My entire life has been populated by gay men. When I was eleven, I started taking voice lessons from a man who I will not name here. He ran the music program at my church and may be running a different program at a different church now. He pushed me forward for a solo in our Easter pageant and he told my parents that when I was ready, he wanted to give me voice lessons. I was born ready, so I went to his house with a little binder and a check from my mom. During our lesson, a man pulled up in the driveway and came around the back of the house. I asked my teacher who that was and he said, “That’s my roommate.”
I studied with my teacher for six years. He taught me to sing but he also taught me that people wanted to hear my voice. He was not alone, as it takes a village to raise the self-confidence of an awkward, chubby musical theater nerd, who seemed to run her straight male peers off just by being herself. This village was my sanctuary, the place where I felt safe. It wasn’t until long after the six years that I studied with this man that he ever introduced his roommate as his partner.

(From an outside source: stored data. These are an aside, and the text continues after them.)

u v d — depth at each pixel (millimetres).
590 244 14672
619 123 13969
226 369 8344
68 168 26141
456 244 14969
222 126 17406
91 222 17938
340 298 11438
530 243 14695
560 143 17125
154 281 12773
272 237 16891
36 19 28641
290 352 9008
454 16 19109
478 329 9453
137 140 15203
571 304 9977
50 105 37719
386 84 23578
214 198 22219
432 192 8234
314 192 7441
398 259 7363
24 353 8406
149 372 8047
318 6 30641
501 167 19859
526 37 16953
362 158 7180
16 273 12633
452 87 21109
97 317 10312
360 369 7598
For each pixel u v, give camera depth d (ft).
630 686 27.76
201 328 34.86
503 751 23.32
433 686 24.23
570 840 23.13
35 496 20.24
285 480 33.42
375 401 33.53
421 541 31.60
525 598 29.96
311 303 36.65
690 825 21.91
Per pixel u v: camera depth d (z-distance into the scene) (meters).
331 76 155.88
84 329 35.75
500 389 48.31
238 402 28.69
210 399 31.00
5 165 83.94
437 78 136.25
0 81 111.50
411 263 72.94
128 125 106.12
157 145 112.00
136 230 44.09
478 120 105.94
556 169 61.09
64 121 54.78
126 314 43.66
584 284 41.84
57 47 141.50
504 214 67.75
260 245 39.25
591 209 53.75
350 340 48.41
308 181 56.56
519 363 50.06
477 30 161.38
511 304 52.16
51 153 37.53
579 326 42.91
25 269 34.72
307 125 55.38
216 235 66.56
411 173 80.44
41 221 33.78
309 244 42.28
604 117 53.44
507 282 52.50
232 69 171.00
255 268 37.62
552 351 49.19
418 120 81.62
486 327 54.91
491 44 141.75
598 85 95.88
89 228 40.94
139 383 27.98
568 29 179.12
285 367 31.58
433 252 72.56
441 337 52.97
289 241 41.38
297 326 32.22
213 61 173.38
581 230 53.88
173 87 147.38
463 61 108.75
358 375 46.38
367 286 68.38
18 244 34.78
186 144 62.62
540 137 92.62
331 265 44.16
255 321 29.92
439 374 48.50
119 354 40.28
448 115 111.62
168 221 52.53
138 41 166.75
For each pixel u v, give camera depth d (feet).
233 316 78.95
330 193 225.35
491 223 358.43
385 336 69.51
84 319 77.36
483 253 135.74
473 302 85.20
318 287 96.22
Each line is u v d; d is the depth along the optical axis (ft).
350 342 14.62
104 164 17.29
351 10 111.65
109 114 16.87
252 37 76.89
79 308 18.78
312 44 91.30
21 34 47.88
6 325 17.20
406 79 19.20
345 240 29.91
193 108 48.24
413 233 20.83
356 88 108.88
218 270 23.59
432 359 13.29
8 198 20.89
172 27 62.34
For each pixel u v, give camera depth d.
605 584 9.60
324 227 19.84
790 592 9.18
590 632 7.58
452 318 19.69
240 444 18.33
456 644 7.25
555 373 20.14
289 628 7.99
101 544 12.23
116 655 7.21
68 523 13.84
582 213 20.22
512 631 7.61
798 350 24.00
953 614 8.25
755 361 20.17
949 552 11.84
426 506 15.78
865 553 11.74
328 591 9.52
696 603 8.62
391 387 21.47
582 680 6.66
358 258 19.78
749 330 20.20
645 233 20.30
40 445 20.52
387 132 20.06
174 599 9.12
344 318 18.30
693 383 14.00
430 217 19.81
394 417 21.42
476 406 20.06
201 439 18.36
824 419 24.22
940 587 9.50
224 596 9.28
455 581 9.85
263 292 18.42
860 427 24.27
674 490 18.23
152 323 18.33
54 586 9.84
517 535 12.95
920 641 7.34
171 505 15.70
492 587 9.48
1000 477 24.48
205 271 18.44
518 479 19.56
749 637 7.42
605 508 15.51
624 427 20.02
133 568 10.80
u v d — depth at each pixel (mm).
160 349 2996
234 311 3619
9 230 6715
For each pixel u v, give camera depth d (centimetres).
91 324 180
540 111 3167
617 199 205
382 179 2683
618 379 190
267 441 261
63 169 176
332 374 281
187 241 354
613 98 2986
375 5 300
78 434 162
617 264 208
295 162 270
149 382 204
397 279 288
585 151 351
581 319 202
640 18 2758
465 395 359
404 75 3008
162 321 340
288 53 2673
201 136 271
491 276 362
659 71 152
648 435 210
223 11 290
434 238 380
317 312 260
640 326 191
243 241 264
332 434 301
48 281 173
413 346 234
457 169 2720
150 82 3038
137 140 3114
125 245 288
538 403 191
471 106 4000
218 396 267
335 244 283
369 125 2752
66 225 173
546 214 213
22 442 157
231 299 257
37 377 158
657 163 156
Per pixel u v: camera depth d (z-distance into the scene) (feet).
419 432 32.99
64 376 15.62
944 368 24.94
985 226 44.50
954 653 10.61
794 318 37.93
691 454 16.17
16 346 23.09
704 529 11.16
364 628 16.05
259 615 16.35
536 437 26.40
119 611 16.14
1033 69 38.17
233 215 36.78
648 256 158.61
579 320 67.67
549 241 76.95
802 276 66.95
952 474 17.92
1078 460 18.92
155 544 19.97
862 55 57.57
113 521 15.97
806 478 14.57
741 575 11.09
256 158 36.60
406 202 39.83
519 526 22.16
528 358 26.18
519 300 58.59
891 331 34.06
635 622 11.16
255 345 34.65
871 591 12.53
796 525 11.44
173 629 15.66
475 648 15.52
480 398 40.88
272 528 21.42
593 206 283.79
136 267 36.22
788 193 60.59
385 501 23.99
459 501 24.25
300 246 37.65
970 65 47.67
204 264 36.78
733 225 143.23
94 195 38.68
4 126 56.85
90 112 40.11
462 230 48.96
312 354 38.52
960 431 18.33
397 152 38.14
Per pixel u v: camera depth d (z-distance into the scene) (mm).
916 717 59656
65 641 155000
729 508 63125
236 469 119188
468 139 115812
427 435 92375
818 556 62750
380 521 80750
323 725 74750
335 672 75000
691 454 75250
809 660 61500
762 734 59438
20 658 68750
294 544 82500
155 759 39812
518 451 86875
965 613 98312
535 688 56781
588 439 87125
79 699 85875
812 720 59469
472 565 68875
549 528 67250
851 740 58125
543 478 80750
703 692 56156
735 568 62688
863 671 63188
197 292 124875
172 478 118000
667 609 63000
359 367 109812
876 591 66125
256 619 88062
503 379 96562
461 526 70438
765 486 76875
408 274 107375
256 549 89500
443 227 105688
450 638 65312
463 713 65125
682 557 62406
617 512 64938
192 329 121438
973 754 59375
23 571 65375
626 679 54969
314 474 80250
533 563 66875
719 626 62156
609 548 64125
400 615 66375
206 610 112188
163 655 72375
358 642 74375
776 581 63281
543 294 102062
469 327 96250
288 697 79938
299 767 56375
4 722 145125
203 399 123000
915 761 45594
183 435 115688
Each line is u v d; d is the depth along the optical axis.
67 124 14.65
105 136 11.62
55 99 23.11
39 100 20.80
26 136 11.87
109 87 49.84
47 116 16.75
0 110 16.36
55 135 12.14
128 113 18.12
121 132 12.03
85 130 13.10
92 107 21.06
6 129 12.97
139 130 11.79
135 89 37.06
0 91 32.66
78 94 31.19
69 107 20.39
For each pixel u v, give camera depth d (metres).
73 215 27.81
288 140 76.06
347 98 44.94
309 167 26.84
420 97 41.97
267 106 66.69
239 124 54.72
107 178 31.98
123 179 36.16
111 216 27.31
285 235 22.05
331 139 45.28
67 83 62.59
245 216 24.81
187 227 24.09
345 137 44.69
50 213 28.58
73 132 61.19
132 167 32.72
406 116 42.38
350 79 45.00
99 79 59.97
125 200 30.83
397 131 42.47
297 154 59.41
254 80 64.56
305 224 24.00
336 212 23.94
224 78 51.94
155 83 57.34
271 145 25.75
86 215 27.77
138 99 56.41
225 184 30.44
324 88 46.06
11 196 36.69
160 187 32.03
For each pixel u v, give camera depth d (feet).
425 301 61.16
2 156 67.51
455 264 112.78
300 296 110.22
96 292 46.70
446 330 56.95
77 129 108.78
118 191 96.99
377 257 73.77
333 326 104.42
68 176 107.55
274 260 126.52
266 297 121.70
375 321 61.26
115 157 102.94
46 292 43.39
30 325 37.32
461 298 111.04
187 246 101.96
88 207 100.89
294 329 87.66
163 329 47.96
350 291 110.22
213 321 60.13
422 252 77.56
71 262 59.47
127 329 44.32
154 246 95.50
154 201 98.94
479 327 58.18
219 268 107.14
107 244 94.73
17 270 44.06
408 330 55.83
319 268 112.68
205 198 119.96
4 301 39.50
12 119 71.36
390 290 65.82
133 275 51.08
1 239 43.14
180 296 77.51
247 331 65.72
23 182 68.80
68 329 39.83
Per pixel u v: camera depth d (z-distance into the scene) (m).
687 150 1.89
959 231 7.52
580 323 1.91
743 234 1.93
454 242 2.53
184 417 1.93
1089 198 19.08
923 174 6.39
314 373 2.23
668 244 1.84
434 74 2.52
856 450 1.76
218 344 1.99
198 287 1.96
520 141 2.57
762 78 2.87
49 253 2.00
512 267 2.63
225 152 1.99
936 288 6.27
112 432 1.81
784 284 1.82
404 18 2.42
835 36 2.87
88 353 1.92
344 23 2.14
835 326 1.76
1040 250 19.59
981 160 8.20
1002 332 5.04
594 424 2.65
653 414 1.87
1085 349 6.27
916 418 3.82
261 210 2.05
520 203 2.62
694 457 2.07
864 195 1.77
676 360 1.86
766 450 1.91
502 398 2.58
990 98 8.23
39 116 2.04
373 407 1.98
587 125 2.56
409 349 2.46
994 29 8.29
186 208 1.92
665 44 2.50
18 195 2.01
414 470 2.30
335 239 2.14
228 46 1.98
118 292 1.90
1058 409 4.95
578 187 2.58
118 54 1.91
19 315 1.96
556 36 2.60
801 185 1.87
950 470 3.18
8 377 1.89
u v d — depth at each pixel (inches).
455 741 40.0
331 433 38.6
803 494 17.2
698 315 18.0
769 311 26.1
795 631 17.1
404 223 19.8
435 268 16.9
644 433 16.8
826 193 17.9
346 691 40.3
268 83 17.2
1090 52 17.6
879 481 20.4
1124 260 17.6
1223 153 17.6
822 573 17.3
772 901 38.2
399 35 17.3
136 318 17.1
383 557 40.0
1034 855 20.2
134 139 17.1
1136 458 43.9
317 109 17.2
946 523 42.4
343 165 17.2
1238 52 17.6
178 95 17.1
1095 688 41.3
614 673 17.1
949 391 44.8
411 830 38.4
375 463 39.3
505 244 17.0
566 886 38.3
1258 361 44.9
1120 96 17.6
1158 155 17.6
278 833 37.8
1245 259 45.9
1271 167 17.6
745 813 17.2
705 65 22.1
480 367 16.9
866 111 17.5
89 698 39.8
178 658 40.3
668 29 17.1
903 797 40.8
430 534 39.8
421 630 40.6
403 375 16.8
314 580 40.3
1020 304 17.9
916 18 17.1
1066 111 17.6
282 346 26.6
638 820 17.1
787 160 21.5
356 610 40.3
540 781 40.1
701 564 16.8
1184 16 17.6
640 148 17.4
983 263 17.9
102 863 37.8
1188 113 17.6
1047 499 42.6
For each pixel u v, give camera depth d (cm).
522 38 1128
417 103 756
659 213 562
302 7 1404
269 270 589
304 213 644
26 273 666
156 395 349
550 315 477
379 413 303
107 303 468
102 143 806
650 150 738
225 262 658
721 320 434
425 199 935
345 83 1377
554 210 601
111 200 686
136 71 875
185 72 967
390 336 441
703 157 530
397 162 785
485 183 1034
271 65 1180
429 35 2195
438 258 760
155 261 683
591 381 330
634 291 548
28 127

I am sad that the people who gave me refuge from a world that didn’t understand me did not and do not enjoy that same sense of safety. This fact was violently reaffirmed on Saturday night, June 11 at Pulse Night Club in Orlando. It was “Upscale Latin Saturday” and (mostly) Latino gay men came together to have fun in a space where they could feel protected. Omar Mateen walked in and opened fire on ninety-two of these men, fifty of whom are now dead.
Omar Mateen, who was on the FBI’s radar. Omar Mateen, who was so physically and mentally abusive to his wife that her parents flew to Florida to take her across the country after a year of marriage. Omar Mateen, who was a security guard and dreamed of being a police officer. Omar Mateen, who spoke openly of his hatred for gay people, black people, women, and Jews. Omar Mateen, who was allowed to purchase a long gun and a pistol “in the last week or two.”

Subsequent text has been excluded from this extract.